Mit Matchpucks nach Bietigheim: Huskies besiegen Steelers in Spiel 5
2:2 stand es in der Halbfinalserie gegen die Steelers bevor am heutigen Freitagabend Spiel 5 in der Probonio Arena anstand. Die Gäste gingen früh in Führung, Valenti und Wilde drehten die Partie jedoch noch vor Ende des ersten Drittels. Dank einer starken Defensivleistung ließen die Schlittenhunde keinen weiteren Gegentreffer mehr zu, Mieszkowski sorgte mit einem Treffer ins leere Tor für die Entscheidung.
Die Gäste starteten schwungvoll in die Partie. Bereits in der ersten Spielminute zwangen sie Maurer zu einer ersten spektakulären Parade. Auf der Gegenseite setzte sich Valenti gegen zwei Verteidiger durch, konnte Schmidt aber nicht überwinden (4.). Erstmals einen der Torhüter überzwangen schließlich die Steelers: In der 9. Minute kam Uplegger von der linken Seite zum Abschluss und traf unter die Latte zur Führung. Das 0:2 verhinderte Maurer gegen Dugan einige Minuten später (12.). Anschließend drängten die Huskies zunehmend auf den Ausgleichtreffer. Während Garlent zunächst noch vom linken Flügel nur den Pfosten traf, war es ein Distanzschuss von Valenti, welcher an Freund und Feind vorbei flach ins Tor rutschte (16.). Sekunden vor Drittelende folgte gar noch der zweite Treffer der Nordhessen: Daugavins hielt die Scheibe lange, über Detsch landete sie schließlich bei Wilde und der traf per Direktabnahme zum 2:1 (20.).
Auch im Mittelabschnitt waren die Huskies in den Anfangsminuten offensiv aktiver. Dem dritten Tor am nächsten war dabei Benson, welcher in der 24. Spielminute lediglich die Latte traf. Auch ein Abschluss von Münzenberger aus dem Slot (27.) sowie ein Bauerntrickversuch von Turgeon (30.) sorgten für Gefahr vor dem Tor der Steelers. Die Gäste fanden ihrerseits erst mit einem eigenen Powerplay wieder so wirklich den Weg in die Offensive.
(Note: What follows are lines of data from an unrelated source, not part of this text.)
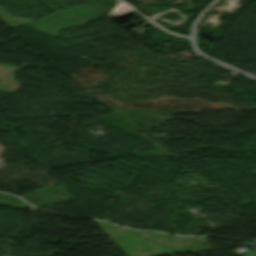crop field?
Returning a JSON list of instances; mask_svg holds the SVG:
<instances>
[{
  "instance_id": "8a807250",
  "label": "crop field",
  "mask_w": 256,
  "mask_h": 256,
  "mask_svg": "<svg viewBox=\"0 0 256 256\" xmlns=\"http://www.w3.org/2000/svg\"><path fill=\"white\" fill-rule=\"evenodd\" d=\"M244 256H256V253H254V252H249V253L245 254Z\"/></svg>"
}]
</instances>
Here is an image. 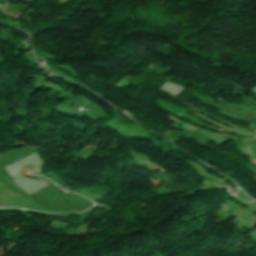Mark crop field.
<instances>
[{"instance_id": "obj_1", "label": "crop field", "mask_w": 256, "mask_h": 256, "mask_svg": "<svg viewBox=\"0 0 256 256\" xmlns=\"http://www.w3.org/2000/svg\"><path fill=\"white\" fill-rule=\"evenodd\" d=\"M222 111H225V112L237 115V116H241V117H244V118L249 114V112H246V111H243L241 109H238V108H235V107H232V106H228V105H225L222 108Z\"/></svg>"}, {"instance_id": "obj_2", "label": "crop field", "mask_w": 256, "mask_h": 256, "mask_svg": "<svg viewBox=\"0 0 256 256\" xmlns=\"http://www.w3.org/2000/svg\"><path fill=\"white\" fill-rule=\"evenodd\" d=\"M245 121H247V122H256V116L248 117L247 119H245Z\"/></svg>"}]
</instances>
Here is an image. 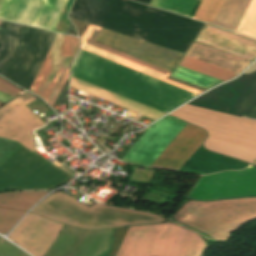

Diese Überzahlsituation hatte es dafür umso mehr in sich, Maurer und seine Vorderleute überstanden diese jedoch schadlos. Kurz vor Ende des Mittelabschnitts bekamen auch die Schlittenhunde ein Powerplay zugesprochen, Daugavins traf sogar noch die Latte, es ging aber ohne weitere Tore in die zweite Pause.
Noch immer im Powerplay verpassten die Huskies zu Drittelbeginn ihr drittes Tor. Zunächst ließ Schmidt einen Schlagschuss von Valenti prallen, Benson verpasste aber den Rebound (41.), dann konnten die Gäste eine weitere Direktabnahme von Valenti blocken (42.). Der Druck der Bietigheimer nahm in der Folge merklich zu, ihre Endstation hieß allerdings regelmäßig Philipp Maurer. Der Torhüter parierte gegen Schüle (45.), den freistehenden Dugan (49.) sowie Kemp aus dem Slot (50.) mehrmals überragend. Kurz darauf bekam Maurer bei einem Abschluss von Fonstad Unterstützung von seinem Außenpfosten (53.). Auch wenn die Steelers weiterhin druckvoll agierten, kamen sie, außer mit Abstrichen bei einem Schuss von Reisnecker (58.), dem Ausgleichstreffer nicht mehr näher als bei besagtem Pfostenschuss. In der Schlussminute sorgte Mieszkowski schließlich mit einem Treffer ins leere Tor für die Entscheidung in Spiel 5 und damit den Matchpuck für die Nordhessen am Sonntag.
Tore:
0:1 Uplegger (Eckl, Schüle – 9. Min.)
1:1 Valenti (Münzenberger, Weidner – 16. Min.)
2:1 Wilde (Daugavins, Detsch – 20. Min.)
3:1 Mieszkowski (ENG – Garlent – 60. Min.)